NEW YORK, KOMPAS.com - PBB memperingatkan Korea Utara memulai kembali program nuklir dengan kecepatan penuh dengan sebuah reaktor menghasilkan plutonium untuk nuklir.
Badan Energi Atom Internasional (IAEA) bulan lalu memperingatkan aktivitas di sekitar reaktor lima megawatt di kompleks nuklir utama negara itu di Yongbyon.
Baca juga: Gambar Satelit Tangkap Aktivitas Korea Utara Memperluas Fasilitas Nuklir Yongbyon
Reaktor ini menghasilkan plutonium, salah satu dari dua bahan utama yang digunakan untuk membuat bom bersama dengan uranium yang diperkaya.
“Di Republik Demokratik Rakyat Korea, program nuklir berjalan dengan kecepatan penuh dengan bekerja pada pemisahan plutonium, pengayaan uranium dan kegiatan lainnya,” kata Kepala IAEA Rafael Grossi melansir Daily Mail pada Senin (20/9/2021).
Korea Utara pekan lalu meluncurkan rudal balistik dari belakang kereta api dalam unjuk kekuatan terbarunya, setelah Korea Selatan melakukan peluncuran pertama yang sukses dari rudal balistik yang diluncurkan kapal selam (SLBM).
North Korea reveals what it says is its new train-launched missile systemhttps://t.co/0rMqcn8tb3 pic.twitter.com/izazvUyFiL
— BBC News (World) (@BBCWorld) September 16, 2021
Sementara itu, Pyongyang mendukung sekutunya China dengan memperingatkan bahwa pakta keamanan baru antara AS, Inggris dan Australia, dapat memicu “perlombaan senjata nuklir”.
Kementerian luar negeri Kim Jong Un mengecam aliansi Aukus sebagai aliansi yang akan “mengganggu keseimbangan strategis di kawasan Asia-Pasifik dan memicu rantai perlombaan senjata nuklir.”
Hubungan strategis baru, Inggris dan AS, sepakat untuk berbagi teknologi kapal selam nuklir dengan Australia.
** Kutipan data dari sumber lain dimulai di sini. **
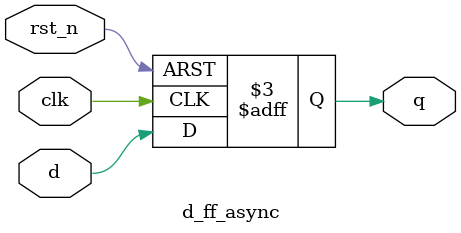
<source format=v>
`timescale 1ns / 1ps


module d_ff_async(
    input clk,
    input rst_n,
    input d,
    output reg q
    );
    
    always @(posedge clk or negedge rst_n)
    begin
        if (!rst_n)
            q <= 0;
        else
            q <= d;
    end
endmodule

</source>
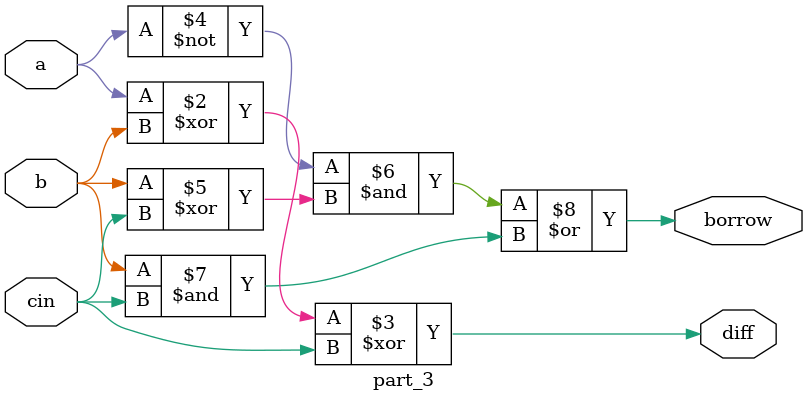
<source format=v>
module part_3(input a,b,cin, output diff,borrow);
reg diff,borrow;
always @(a,b,cin)
begin
diff=a^b^cin;
 borrow=~a & (b^cin) | b & cin;
end
endmodule
</source>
Kesepakatan itu dilihat secara luas sebagai upaya untuk melawan ekspansi China di Laut China Selatan. Sementara Beijing adalah salah satu dari sedikit sekutu Korea Utara di kawasan itu.
Baca juga: Korea Utara: AS Punya Standar Ganda Soal Rudal
Korea Utara menangguhkan pengujian bom nuklir dan rudal balistik jarak antarbenua yang dapat menghantam daratan AS pada 2018, ketika Kim memulai diplomasi dengan mantan Presiden AS Donald Trump.
Kim Jong Un disaat yang sama mencoba memanfaatkan pengendalian persenjataannya untuk keringanan sanksi yang sangat dibutuhkan.
Negosiasi nuklir antara Washington dan Pyongyang terhenti sejak runtuhnya pertemuan Trump-Kim kedua pada 2019.
Saat itu AS menolak tuntutan Korea Utara untuk bantuan sanksi besar dengan imbalan pembongkaran fasilitas nuklir yang sudah tua. Pasalanya itu sama saja dengan penyerahan sebagian kemampuan nuklir Korea Utara.
Korea Utara terus menguji senjata jarak pendek, mengancam sekutu AS, Korea Selatan dan Jepang dalam upaya nyata untuk menekan pemerintahan Biden atas diplomasi yang terhenti.
Pekan lalu, Korea Utara menguji coba rudal jelajah baru yang pada akhirnya akan dipersenjatai dengan hulu ledak nuklir. Dilakukan juga demonstrasi sistem baru untuk meluncurkan rudal balistik dari kereta api.